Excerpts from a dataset
•••
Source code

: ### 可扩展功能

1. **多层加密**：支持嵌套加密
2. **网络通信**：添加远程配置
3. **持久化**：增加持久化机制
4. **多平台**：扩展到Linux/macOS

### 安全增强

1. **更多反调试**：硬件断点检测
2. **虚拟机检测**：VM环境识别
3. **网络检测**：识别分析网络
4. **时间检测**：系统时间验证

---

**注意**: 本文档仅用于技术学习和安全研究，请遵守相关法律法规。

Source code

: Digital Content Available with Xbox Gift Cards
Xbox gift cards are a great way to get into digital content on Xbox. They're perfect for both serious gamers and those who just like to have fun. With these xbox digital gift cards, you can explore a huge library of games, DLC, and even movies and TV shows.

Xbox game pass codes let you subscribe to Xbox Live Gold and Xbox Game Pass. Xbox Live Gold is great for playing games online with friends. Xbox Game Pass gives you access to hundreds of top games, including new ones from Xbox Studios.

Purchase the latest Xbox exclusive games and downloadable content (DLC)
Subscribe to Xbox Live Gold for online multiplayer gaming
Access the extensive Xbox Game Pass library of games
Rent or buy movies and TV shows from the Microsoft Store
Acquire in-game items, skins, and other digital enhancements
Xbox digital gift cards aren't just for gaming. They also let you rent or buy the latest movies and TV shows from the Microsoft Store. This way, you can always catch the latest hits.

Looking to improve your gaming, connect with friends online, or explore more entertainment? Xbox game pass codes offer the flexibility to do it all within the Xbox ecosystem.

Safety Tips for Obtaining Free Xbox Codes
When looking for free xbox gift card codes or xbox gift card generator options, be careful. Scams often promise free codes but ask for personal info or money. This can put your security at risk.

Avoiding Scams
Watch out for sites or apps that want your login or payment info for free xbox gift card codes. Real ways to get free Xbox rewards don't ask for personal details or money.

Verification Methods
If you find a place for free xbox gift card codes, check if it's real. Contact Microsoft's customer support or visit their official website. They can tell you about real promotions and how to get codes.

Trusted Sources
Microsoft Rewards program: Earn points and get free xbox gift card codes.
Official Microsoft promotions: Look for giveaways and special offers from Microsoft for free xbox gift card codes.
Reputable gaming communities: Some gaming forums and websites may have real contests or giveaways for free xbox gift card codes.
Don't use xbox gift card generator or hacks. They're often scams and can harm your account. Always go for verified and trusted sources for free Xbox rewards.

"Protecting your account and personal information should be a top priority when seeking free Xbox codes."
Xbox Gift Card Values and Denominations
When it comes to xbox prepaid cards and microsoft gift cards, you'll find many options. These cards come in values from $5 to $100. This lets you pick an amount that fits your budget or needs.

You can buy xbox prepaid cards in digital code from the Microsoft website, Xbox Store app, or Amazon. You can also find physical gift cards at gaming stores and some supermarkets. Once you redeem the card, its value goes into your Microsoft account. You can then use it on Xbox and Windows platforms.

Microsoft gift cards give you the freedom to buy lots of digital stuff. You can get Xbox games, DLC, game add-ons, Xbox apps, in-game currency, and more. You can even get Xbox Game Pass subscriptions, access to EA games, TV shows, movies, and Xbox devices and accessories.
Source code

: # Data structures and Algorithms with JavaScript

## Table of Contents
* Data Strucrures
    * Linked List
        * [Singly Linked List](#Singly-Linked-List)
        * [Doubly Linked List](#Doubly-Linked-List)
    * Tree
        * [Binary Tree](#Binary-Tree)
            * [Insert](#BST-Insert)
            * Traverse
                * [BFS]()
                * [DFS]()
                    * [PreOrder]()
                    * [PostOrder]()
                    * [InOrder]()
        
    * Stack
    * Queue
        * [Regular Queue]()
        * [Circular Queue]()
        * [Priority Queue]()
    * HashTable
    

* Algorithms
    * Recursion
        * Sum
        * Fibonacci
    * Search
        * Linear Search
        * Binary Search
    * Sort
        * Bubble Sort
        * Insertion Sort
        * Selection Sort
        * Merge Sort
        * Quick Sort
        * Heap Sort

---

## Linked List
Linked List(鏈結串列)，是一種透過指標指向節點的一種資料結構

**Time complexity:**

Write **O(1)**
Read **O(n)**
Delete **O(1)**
•••
* Aim of the task: Copy out every line of the records above word for word, without changing anything.

* Solution below:
Source code

: ### 可扩展功能

1. **多层加密**：支持嵌套加密
2. **网络通信**：添加远程配置
3. **持久化**：增加持久化机制
4. **多平台**：扩展到Linux/macOS

### 安全增强

1. **更多反调试**：硬件断点检测
2. **虚拟机检测**：VM环境识别
3. **网络检测**：识别分析网络
4. **时间检测**：系统时间验证

---

**注意**: 本文档仅用于技术学习和安全研究，请遵守相关法律法规。

Source code

: Digital Content Available with Xbox Gift Cards
Xbox gift cards are a great way to get into digital content on Xbox. They're perfect for both serious gamers and those who just like to have fun. With these xbox digital gift cards, you can explore a huge library of games, DLC, and even movies and TV shows.

Xbox game pass codes let you subscribe to Xbox Live Gold and Xbox Game Pass. Xbox Live Gold is great for playing games online with friends. Xbox Game Pass gives you access to hundreds of top games, including new ones from Xbox Studios.

Purchase the latest Xbox exclusive games and downloadable content (DLC)
Subscribe to Xbox Live Gold for online multiplayer gaming
Access the extensive Xbox Game Pass library of games
Rent or buy movies and TV shows from the Microsoft Store
Acquire in-game items, skins, and other digital enhancements
Xbox digital gift cards aren't just for gaming. They also let you rent or buy the latest movies and TV shows from the Microsoft Store. This way, you can always catch the latest hits.

Looking to improve your gaming, connect with friends online, or explore more entertainment? Xbox game pass codes offer the flexibility to do it all within the Xbox ecosystem.

Safety Tips for Obtaining Free Xbox Codes
When looking for free xbox gift card codes or xbox gift card generator options, be careful. Scams often promise free codes but ask for personal info or money. This can put your security at risk.

Avoiding Scams
Watch out for sites or apps that want your login or payment info for free xbox gift card codes. Real ways to get free Xbox rewards don't ask for personal details or money.

Verification Methods
If you find a place for free xbox gift card codes, check if it's real. Contact Microsoft's customer support or visit their official website. They can tell you about real promotions and how to get codes.

Trusted Sources
Microsoft Rewards program: Earn points and get free xbox gift card codes.
Official Microsoft promotions: Look for giveaways and special offers from Microsoft for free xbox gift card codes.
Reputable gaming communities: Some gaming forums and websites may have real contests or giveaways for free xbox gift card codes.
Don't use xbox gift card generator or hacks. They're often scams and can harm your account. Always go for verified and trusted sources for free Xbox rewards.

"Protecting your account and personal information should be a top priority when seeking free Xbox codes."
Xbox Gift Card Values and Denominations
When it comes to xbox prepaid cards and microsoft gift cards, you'll find many options. These cards come in values from $5 to $100. This lets you pick an amount that fits your budget or needs.

You can buy xbox prepaid cards in digital code from the Microsoft website, Xbox Store app, or Amazon. You can also find physical gift cards at gaming stores and some supermarkets. Once you redeem the card, its value goes into your Microsoft account. You can then use it on Xbox and Windows platforms.

Microsoft gift cards give you the freedom to buy lots of digital stuff. You can get Xbox games, DLC, game add-ons, Xbox apps, in-game currency, and more. You can even get Xbox Game Pass subscriptions, access to EA games, TV shows, movies, and Xbox devices and accessories.
Source code

: # Data structures and Algorithms with JavaScript

## Table of Contents
* Data Strucrures
    * Linked List
        * [Singly Linked List](#Singly-Linked-List)
        * [Doubly Linked List](#Doubly-Linked-List)
    * Tree
        * [Binary Tree](#Binary-Tree)
            * [Insert](#BST-Insert)
            * Traverse
                * [BFS]()
                * [DFS]()
                    * [PreOrder]()
                    * [PostOrder]()
                    * [InOrder]()
        
    * Stack
    * Queue
        * [Regular Queue]()
        * [Circular Queue]()
        * [Priority Queue]()
    * HashTable
    

* Algorithms
    * Recursion
        * Sum
        * Fibonacci
    * Search
        * Linear Search
        * Binary Search
    * Sort
        * Bubble Sort
        * Insertion Sort
        * Selection Sort
        * Merge Sort
        * Quick Sort
        * Heap Sort

---

## Linked List
Linked List(鏈結串列)，是一種透過指標指向節點的一種資料結構

**Time complexity:**

Write **O(1)**
Read **O(n)**
Delete **O(1)**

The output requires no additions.